Operadores portuarios como Algeposa nos hemos enfrentado a este escenario sobrevenido de un descenso general de tráficos portuarios con poco margen de actuación. Tenemos grandes inversiones en infraestructura y maquinaria en los puertos y apenas flexibilidad para adaptar el capital humano. Además, las tasas portuarias suponen uno de nuestros principales costes. Si bien es cierto que las autoridades portuarias han tratado de ayudar con reducciones en las tasas de actividad y ocupación, la prolongación en el tiempo de esta crisis, aún sin fecha de término, provoca que estas ayudas resulten insuficientes.

Nuestra función como pieza clave en la cadena de suministro ha podido resistir por tener un pool de clientes muy atomizado y por el elevado porcentaje de nuestro tráfico de mercancías “sensibles” y/o de primera necesidad.
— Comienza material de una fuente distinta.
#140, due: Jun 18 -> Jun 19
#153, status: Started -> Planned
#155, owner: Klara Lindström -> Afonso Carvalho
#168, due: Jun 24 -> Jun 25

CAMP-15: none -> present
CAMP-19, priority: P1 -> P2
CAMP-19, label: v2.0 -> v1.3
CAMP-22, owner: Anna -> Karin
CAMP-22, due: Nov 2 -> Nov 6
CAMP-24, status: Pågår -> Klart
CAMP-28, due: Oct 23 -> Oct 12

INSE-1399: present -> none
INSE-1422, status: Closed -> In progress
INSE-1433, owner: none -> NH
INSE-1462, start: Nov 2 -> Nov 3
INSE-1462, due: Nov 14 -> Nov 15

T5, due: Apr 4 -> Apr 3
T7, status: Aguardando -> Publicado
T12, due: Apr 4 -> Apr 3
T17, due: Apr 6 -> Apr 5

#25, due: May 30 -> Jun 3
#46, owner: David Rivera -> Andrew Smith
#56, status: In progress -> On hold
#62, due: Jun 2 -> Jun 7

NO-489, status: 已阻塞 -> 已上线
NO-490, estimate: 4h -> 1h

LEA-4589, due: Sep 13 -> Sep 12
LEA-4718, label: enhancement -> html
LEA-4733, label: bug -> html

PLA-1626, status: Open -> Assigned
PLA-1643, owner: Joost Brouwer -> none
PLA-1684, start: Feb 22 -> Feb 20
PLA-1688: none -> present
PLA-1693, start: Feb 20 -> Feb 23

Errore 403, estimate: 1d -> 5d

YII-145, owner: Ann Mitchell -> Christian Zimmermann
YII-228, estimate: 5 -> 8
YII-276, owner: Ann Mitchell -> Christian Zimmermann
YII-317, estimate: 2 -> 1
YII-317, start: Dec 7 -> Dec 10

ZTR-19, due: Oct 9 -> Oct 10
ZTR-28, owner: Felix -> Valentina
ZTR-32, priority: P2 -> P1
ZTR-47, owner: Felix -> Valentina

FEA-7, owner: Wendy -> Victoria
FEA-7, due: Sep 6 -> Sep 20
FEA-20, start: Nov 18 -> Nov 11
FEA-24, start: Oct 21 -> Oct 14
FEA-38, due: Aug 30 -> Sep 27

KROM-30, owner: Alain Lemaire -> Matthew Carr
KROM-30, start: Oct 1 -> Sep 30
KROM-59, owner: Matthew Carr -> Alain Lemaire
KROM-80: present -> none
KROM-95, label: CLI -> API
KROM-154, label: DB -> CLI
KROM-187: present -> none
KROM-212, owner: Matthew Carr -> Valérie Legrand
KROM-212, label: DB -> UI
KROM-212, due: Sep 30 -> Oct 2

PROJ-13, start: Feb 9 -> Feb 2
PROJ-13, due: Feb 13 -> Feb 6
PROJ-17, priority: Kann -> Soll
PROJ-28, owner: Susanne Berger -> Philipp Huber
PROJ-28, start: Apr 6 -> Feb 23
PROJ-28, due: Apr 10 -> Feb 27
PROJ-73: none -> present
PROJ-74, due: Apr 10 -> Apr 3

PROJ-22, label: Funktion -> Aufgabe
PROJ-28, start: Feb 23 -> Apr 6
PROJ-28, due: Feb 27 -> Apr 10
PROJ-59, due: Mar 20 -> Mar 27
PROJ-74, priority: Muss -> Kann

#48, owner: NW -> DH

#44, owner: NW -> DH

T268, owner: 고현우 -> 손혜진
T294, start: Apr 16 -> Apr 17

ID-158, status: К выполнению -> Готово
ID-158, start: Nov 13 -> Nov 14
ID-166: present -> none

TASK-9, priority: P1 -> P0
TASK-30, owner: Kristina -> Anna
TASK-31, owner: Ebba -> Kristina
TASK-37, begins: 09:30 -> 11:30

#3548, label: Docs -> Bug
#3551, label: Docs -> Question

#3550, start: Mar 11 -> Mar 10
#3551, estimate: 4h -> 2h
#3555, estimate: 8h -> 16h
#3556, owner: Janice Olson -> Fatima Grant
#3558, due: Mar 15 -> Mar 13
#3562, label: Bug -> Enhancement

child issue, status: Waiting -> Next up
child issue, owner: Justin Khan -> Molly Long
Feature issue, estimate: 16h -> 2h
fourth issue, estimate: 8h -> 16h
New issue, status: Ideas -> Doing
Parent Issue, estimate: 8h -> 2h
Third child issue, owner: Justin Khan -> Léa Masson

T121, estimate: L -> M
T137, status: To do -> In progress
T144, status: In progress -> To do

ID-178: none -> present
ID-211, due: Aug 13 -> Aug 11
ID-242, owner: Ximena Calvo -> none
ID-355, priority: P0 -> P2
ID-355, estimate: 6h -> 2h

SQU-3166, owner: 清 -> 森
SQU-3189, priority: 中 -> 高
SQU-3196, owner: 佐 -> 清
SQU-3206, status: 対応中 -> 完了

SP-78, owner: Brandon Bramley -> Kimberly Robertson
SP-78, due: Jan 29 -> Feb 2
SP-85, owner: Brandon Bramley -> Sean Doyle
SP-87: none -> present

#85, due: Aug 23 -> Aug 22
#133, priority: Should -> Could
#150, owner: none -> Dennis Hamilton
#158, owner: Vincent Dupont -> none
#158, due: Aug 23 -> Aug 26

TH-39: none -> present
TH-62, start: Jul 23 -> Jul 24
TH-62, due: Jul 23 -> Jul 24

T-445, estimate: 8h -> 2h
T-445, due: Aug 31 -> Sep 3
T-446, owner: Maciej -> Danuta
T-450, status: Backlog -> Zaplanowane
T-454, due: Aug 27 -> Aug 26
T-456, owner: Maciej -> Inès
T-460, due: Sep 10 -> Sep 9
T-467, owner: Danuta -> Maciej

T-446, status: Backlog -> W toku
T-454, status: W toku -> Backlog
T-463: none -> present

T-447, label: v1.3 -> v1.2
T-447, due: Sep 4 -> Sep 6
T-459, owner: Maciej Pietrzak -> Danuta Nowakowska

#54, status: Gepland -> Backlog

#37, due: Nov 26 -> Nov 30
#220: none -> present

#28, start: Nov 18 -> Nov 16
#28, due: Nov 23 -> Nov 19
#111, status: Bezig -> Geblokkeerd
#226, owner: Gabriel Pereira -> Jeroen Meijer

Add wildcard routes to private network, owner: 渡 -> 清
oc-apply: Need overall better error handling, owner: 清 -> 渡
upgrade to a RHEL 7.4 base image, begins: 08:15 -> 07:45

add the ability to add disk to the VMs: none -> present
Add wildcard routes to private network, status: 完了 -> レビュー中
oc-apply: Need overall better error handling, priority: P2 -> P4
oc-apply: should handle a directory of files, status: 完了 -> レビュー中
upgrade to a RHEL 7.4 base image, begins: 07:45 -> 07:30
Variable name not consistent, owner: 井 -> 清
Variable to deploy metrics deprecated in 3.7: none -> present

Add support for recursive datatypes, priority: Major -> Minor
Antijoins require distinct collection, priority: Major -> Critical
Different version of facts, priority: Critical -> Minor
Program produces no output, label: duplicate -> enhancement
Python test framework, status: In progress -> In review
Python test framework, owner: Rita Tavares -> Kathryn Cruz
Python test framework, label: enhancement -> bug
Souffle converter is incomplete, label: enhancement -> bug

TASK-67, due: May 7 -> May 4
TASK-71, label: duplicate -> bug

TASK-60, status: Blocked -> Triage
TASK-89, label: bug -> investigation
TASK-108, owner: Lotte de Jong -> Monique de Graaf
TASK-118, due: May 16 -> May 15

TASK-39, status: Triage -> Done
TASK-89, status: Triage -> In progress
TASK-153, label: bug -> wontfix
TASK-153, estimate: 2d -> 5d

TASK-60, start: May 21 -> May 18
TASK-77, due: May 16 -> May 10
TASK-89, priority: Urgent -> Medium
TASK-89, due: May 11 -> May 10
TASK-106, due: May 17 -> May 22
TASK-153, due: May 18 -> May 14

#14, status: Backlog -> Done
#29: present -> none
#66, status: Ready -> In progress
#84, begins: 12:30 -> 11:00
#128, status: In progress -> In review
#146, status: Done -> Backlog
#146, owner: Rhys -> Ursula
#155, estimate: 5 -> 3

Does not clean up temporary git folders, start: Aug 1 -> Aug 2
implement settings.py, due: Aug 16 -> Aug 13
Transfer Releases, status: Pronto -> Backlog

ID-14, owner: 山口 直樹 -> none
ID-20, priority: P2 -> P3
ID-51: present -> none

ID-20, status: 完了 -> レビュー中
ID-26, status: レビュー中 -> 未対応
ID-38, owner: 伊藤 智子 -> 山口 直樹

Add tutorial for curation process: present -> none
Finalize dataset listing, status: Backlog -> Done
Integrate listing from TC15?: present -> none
Si bien originalmente Algeposa estaba especializada en el tráfico de productos siderúrgicos, la diversificación en mercancías y geografías ha sido la clave para sobrevivir.

Halo de esperanza

A pesar del ingente reto que ha supuesto este año que termina tenemos que mirar con optimismo al 2021. En lo que respecta a la crisis sanitaria, la llegada de las primeras vacunas aporta un halo de esperanza. Se prevé que a lo largo del año que viene el virus vaya remitiendo y se recuperen grados de normalidad y, por tanto, de actividad. En el plano económico, las previsiones del FMI anuncian un año de crecimiento en España del 7,2%, lejano a la famosa recuperación en “V” en la que los más optimistas confiábamos.

En lo que se refiere a la situación de empresas como la nuestra, esperamos que en el 2021 nuestros clientes vuelvan a la senda de crecimiento, que las importaciones y exportaciones recuperen la estabilidad y que esa mejoría se plasme en una recuperación de los tráficos en todos los puertos.

Este año hemos hecho grandes esfuerzos para adaptarnos a esta situación inédita e inesperada. Si bien la finalidad era la mera supervivencia, creemos que todos estos cambios, en una coyuntura económica más favorable, se verán recompensados y nos harán más fuertes. Hemos tenido que ser imaginativos para dar soluciones rápidas y diferentes a nuestros clientes. Hemos sido testigo y parte de una transformación digital sin vuelta atrás. Son aprendizajes que nos han preparado para un futuro más competitivo en el que solo los más fuertes y adaptables conseguirán sobrevivir.

Como todos los sectores, el nuestro cambiará. La diversidad de clientes y mercancías, la combinación de sectores de primera necesidad con sectores industriales y unas potentes infraestructuras propias en diversos puertos nos permiten tener una perspectiva de futuro llena de oportunidades que trataremos de aprovechar.